Moral to the story. Don’t ignore a hearing and expect the court to challenge the petitioner’s claims for relief or damage on your behalf. By failing to appear for a hearing in a case of this magnitude you telegraph disrespect to both your spouse, intimate partner, the court or all of the above. Part of husband’s complaint was that the orthodontic cost was undocumented. Had that objection been offered in the court proceeding, chances are the court would have addressed the concern. But husband’s approach reflects a disrespect for his spouse and the court. All aspects of the award were affirmed.
Stouffer v. Stouffer 1426 MDA 2023
In Little v. Buck, we learn that Barbara Little had disputes with many of her Blair County neighbors-Patrick Buck in particular. This culminated in an incident on July 5, 2021 where she went about the neighborhood banging a spoon against a kitchen pot to a point where some of the neighbors called police. This not being a crime of the century, the police charged Ms. Little with disorderly conduct and harassment. At the hearing before the local district justice, Mr. Buck played a recording of the sound outside his home on July 5. Ms. Little was found guilty. She appealed for a trial in Common Pleas court and when it reached a similar result, it seems she asked the appellate courts to reverse the findings. That also did not change the result. Com. v. Little, 568-569 WDA 2022.

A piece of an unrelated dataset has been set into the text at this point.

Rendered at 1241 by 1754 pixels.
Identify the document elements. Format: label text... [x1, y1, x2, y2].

If “Little” else the Defendant is persistent. In September 2021 she initiated a civil action against neighbor Buck for violating Pennsylvania’s Wiretap Law. 18 Pa.C.S. Section 5725. That section provides that “[A]ny person whose wire, electronic or oral communication is intercepted, disclosed or used in violation of this chapter shall have a civil cause of action against any person who intercepts, discloses or uses or procures any other person to intercept, disclose or use, such communication.” Unfortunately for Ms. Little the term “oral communication” is defined as “[A]ny oral communication uttered by a person possessing an expectation that such communication is not subject to interception under circumstances justifying such expectation.” The problem here for the plaintiff was the only thing intercepted by the Buck recording device was the sound of a metal spoon striking a metal pot. The court ordered mediation hoping this would go away and it seems that some agreement was reached. Alas, when it came time to write it up, Ms. Little demurred to a settlement. Mr. Buck next filed for judgment without trial offering that there was no cause of action. The trial court granted that request and dismissed the case in February 2023.

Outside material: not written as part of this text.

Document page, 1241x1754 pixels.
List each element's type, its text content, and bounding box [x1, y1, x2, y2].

When lawyers are taught trial practice one of the analogies often employed is to compare a trial to baseball or football. Each side gets part of an inning or a set of downs to score points. Then the opponent is “up” to try to do the same. So, now it was Mr. Buck’s turn at the “plate.” He filed an action under 42 Pa.C.S. 2503 (7) and (9) asserting that he had suffered damage defending a frivolous lawsuit. The trial court agreed and awarded attorney’s fees incurred by Mr. Buck defending the wiretap claim. Ms. Little again appealed, and the Superior Court affirmed the award on April 4.

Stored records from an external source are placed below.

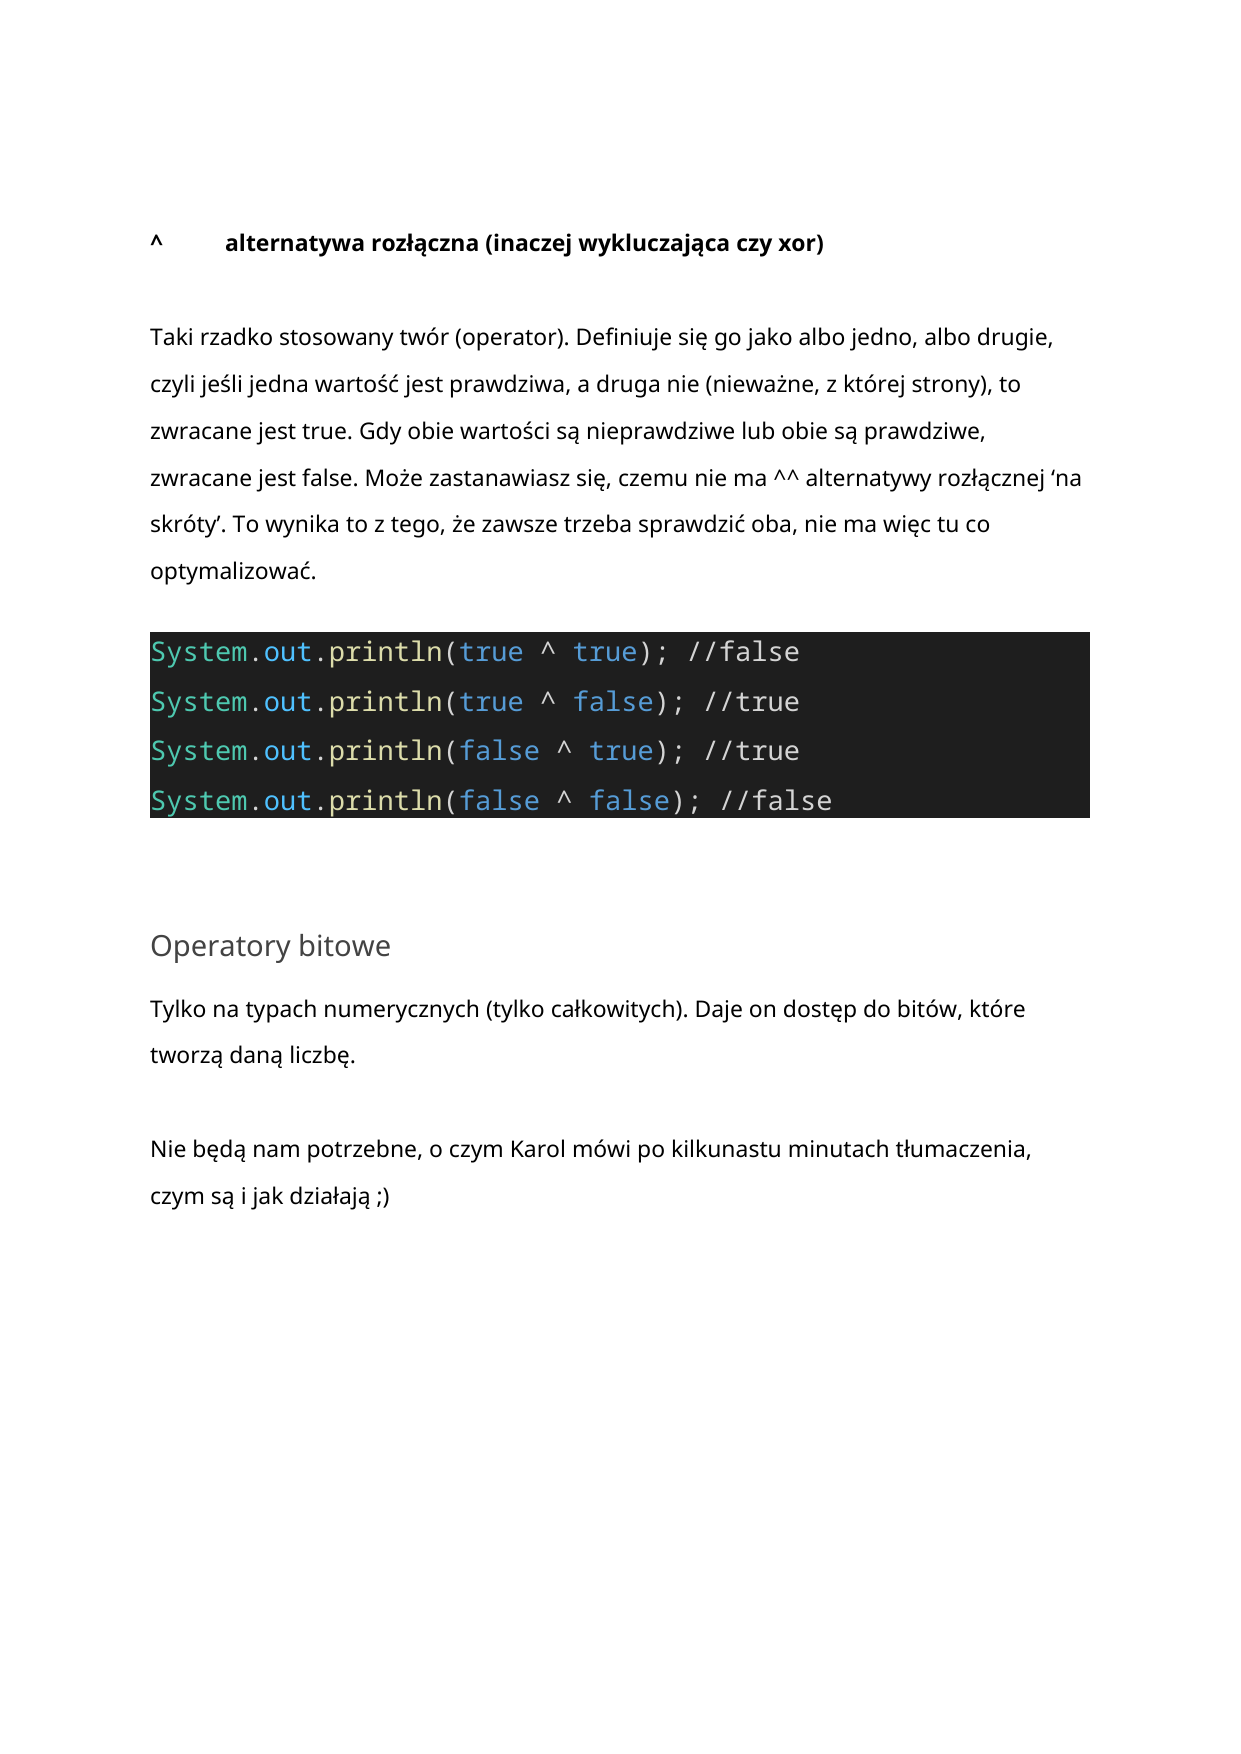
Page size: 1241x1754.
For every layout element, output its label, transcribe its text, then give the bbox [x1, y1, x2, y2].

text System.out.println(true ^ false); //true [150, 682, 1090, 719]
text System.out.println(false ^ false); //false [150, 781, 1090, 818]
text ^ alternatywa rozłączna (inaczej wykluczająca czy xor) [150, 227, 1090, 258]
text System.out.println(false ^ true); //true [150, 732, 1090, 768]
text Taki rzadko stosowany twór (operator). Definiuje się go jako albo jedno, albo drugie, czyli jeśli jedna wartość jest prawdziwa, a druga nie (nieważne, z której strony), to zwracane jest true. Gdy obie wartości są nieprawdziwe lub obie są prawdziwe, zwracane jest false. Może zastanawiasz się, czemu nie ma ^^ alternatywy rozłącznej ‘na skróty’. To wynika to z tego, że zawsze trzeba sprawdzić oba, nie ma więc tu co optymalizować. [150, 321, 1090, 586]
subtitle Operatory bitowe [150, 925, 1090, 964]
text System.out.println(true ^ true); //false [150, 632, 1090, 669]
text Nie będą nam potrzebne, o czym Karol mówi po kilkunastu minutach tłumaczenia, czym są i jak działają ;) [150, 1133, 1090, 1211]
text Tylko na typach numerycznych (tylko całkowitych). Daje on dostęp do bitów, które tworzą daną liczbę. [150, 993, 1090, 1071]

We have written about the wiretap law in the past noting that your cellphone is actually a device equipped to “intercept” oral communications. Pennsylvania has a very strict law that creates criminal and civil liability for recording “aural” events like conversations without the consent of the person being recorded. We know from this case that you are probably safe recording your neighbors when they are banging pots at 11 at night or discharging fireworks or guns at unseasonable hours. But, the other lesson in this is that while every man or woman has a right to file a lawsuit, you should think before you start the party about whether you may end up paying for both sides of it. If your lawsuit is found to be utterly meritless or initiated to harass your unfriendly neighbor or former spouse, you may have to pay the piper whom you intended to pipe.
Litigation is serious business. Think twice before you ignore it and before you initiate it.